Univest Financial Corporation
Q3 2017 Earnings Call Transcript
Published:
- Operator:
- Good morning, and welcome to the Univest Corporation of Pennsylvania Third Quarter 2017 Earnings Conference Call. All participants will be in a listen-only mode. [Operator Instructions] Please note this event is being recorded. I would now like to turn the conference over to Jeff Schweitzer, President and CEO of Univest Corporation of Pennsylvania. Please go ahead.
- Jeff Schweitzer:
- Thank you, Chad, and good morning, and thank you to all of our listeners for joining us this morning. Joining me on the call this morning is Mike Keim, President of Univest Bank and Trust; and Roger Deacon, our Chief Financial Officer. Before we begin, we remind everyone of the forward-looking statements disclaimer. Please be advised that during the course of this conference call, management may make forward-looking statements that express management's intentions, beliefs or expectations within the meaning of the Federal Securities Laws. Univest's actual results may differ materially from those contemplated by these forward-looking statements. I will refer you to the forward-looking cautionary statements in our earnings release and in our SEC filings. Hopefully, everyone had a chance to review our earnings release from yesterday. If not, it can be found on our website at univest.net under the Investor Relations tab. We reported net income of $11.2 million during the third quarter or $0.42 per share. During the quarter, we recorded a $2.8 million charge-off related to $5 million of software leases under vendor referral program. The provision during the quarter related to this program was $1.9 million. As we had already established an allowance of $886,000 related to these leases as of June 30, 2017, we have written the receivables related to this program down to $2.3 million and do not anticipate any material write downs to this amount in the future. Additionally, we do not have any similar leases on our balance sheet at September 30, 2017. The impact of the provision related to these leases was $0.05 during the quarter. As we discussed on previous calls, the first and third quarters are historically lower loan growth quarters for us. Total loans declined $23 million during the quarter primarily due to significant line of credit pay downs and pay offs during the quarter. Loan production during the quarter was relatively solid as we booked 159 million of new loan commitments as we continue to see solid activity and expect a solid fourth quarter. However, as a result of the decline in loans during the quarter, we anticipate loan growth for the year coming in closer to 9% compared to our previously discussed range of 10 to 12%. I'll now throw it over to Roger for some additional discussion on our results.

▶ _DATA LISTING_

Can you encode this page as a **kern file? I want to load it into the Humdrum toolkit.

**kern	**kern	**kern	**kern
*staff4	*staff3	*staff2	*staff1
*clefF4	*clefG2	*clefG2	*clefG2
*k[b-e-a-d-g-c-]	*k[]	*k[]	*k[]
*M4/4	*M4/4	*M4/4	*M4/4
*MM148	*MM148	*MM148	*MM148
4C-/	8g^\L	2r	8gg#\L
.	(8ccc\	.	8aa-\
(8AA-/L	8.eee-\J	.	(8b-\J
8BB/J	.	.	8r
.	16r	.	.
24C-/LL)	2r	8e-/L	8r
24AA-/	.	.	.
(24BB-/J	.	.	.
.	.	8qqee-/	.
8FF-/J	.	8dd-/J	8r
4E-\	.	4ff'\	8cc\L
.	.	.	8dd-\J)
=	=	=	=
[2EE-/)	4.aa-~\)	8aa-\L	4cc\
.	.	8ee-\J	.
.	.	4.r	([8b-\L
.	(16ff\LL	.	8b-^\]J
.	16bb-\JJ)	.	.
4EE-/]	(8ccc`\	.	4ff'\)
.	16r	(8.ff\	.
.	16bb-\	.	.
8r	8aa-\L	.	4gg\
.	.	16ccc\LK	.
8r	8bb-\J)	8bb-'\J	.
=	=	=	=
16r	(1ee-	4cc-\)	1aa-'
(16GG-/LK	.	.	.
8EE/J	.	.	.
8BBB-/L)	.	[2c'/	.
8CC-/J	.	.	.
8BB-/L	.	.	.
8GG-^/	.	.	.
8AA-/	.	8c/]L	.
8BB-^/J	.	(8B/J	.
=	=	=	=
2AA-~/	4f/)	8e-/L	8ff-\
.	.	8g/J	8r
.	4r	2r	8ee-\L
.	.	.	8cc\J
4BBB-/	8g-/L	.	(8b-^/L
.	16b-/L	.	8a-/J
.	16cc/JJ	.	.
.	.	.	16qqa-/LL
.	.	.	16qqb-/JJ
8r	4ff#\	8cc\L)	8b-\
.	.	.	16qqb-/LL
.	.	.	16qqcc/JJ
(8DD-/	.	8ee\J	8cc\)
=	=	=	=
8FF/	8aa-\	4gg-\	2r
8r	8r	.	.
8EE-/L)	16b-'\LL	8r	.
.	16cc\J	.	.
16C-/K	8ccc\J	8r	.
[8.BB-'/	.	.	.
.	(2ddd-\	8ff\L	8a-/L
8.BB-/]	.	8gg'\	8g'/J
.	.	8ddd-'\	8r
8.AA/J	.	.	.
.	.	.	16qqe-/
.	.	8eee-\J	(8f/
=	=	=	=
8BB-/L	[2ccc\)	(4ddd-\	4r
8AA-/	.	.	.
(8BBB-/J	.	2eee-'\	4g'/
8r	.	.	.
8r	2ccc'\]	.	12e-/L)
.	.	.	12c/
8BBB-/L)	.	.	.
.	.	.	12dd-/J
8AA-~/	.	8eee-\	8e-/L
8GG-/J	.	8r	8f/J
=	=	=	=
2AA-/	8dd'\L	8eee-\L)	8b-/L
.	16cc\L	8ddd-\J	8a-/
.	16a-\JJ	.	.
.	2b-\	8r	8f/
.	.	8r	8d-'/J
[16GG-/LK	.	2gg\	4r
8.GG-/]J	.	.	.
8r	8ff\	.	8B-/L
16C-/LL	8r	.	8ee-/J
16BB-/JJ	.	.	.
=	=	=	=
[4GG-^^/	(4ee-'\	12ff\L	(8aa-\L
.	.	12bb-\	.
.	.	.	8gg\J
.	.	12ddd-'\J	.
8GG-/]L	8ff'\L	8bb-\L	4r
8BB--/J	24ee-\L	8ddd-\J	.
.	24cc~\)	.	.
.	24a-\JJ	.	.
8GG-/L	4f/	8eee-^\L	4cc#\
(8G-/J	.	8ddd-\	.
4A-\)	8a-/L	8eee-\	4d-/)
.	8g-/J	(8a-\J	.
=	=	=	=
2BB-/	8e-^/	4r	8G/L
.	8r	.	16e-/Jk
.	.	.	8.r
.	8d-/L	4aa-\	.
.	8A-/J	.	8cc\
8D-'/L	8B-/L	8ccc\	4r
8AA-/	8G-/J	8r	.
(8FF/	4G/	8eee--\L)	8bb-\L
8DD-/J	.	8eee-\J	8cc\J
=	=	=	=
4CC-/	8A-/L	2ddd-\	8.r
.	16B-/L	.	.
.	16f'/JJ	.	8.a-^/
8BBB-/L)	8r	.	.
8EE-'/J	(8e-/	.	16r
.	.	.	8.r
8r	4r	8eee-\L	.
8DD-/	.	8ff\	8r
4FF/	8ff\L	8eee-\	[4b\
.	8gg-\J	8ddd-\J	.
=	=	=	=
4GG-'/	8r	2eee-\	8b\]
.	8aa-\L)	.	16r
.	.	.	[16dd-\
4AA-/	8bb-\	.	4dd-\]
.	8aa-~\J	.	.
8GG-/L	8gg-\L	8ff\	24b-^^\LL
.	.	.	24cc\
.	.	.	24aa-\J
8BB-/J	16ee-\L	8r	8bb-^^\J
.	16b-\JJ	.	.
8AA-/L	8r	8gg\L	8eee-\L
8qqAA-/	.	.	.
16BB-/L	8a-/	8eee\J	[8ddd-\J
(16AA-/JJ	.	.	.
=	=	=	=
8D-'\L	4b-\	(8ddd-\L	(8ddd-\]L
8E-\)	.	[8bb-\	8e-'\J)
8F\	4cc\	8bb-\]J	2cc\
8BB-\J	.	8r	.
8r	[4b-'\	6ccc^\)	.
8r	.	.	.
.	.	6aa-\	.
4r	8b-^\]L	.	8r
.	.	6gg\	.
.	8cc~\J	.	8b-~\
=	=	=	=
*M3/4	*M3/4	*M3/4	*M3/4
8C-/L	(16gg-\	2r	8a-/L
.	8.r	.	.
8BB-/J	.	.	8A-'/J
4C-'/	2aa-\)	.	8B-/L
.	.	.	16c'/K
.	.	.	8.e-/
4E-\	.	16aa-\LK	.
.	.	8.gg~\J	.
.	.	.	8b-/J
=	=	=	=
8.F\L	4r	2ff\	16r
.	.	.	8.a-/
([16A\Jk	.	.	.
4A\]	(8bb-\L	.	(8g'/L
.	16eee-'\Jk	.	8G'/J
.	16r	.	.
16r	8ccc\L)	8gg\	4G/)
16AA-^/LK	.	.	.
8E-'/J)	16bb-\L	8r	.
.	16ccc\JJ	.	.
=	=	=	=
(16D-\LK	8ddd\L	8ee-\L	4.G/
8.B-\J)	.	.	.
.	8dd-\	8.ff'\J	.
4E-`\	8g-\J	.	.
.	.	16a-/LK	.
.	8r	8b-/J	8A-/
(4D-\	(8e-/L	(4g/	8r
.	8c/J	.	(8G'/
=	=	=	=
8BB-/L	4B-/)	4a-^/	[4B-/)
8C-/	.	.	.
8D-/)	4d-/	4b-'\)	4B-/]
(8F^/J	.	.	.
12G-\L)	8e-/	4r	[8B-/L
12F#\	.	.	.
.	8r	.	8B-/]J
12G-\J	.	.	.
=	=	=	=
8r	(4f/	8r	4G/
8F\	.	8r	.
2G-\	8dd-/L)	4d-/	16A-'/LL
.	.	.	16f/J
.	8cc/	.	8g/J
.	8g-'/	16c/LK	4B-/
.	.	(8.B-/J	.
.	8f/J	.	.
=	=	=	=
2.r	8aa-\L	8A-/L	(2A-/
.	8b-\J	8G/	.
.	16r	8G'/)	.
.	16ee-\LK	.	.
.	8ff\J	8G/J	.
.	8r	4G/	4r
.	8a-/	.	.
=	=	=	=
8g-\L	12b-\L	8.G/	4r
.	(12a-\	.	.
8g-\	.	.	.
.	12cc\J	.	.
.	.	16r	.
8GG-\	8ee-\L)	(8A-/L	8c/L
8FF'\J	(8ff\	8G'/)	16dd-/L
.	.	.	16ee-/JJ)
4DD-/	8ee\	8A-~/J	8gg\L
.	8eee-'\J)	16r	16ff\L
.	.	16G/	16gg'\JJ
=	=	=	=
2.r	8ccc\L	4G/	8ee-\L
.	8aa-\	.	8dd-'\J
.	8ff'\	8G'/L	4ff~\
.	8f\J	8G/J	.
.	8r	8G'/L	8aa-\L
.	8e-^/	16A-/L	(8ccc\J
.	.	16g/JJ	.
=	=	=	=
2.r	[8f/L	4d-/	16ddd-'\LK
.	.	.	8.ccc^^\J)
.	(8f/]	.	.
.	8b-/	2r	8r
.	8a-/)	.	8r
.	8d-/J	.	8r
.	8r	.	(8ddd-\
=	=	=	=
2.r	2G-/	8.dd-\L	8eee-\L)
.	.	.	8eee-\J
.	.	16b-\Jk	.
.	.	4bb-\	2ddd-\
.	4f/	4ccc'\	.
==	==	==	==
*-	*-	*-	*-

▶ _REQUIRED WORK_
• A. According to the earnings call transcript, what net income did Univest report for the third quarter?
• B. Reproduce the part of the earnings call transcript starting with "Univest Financial Corporation" and going on through "Please go ahead.".

▶ _EXERCISE SOLUTIONS_
• A. $11.2 million, or $0.42 per share.

• B.
Univest Financial Corporation
Q3 2017 Earnings Call Transcript
Published:
- Operator:
- Good morning, and welcome to the Univest Corporation of Pennsylvania Third Quarter 2017 Earnings Conference Call. All participants will be in a listen-only mode. [Operator Instructions] Please note this event is being recorded. I would now like to turn the conference over to Jeff Schweitzer, President and CEO of Univest Corporation of Pennsylvania. Please go ahead.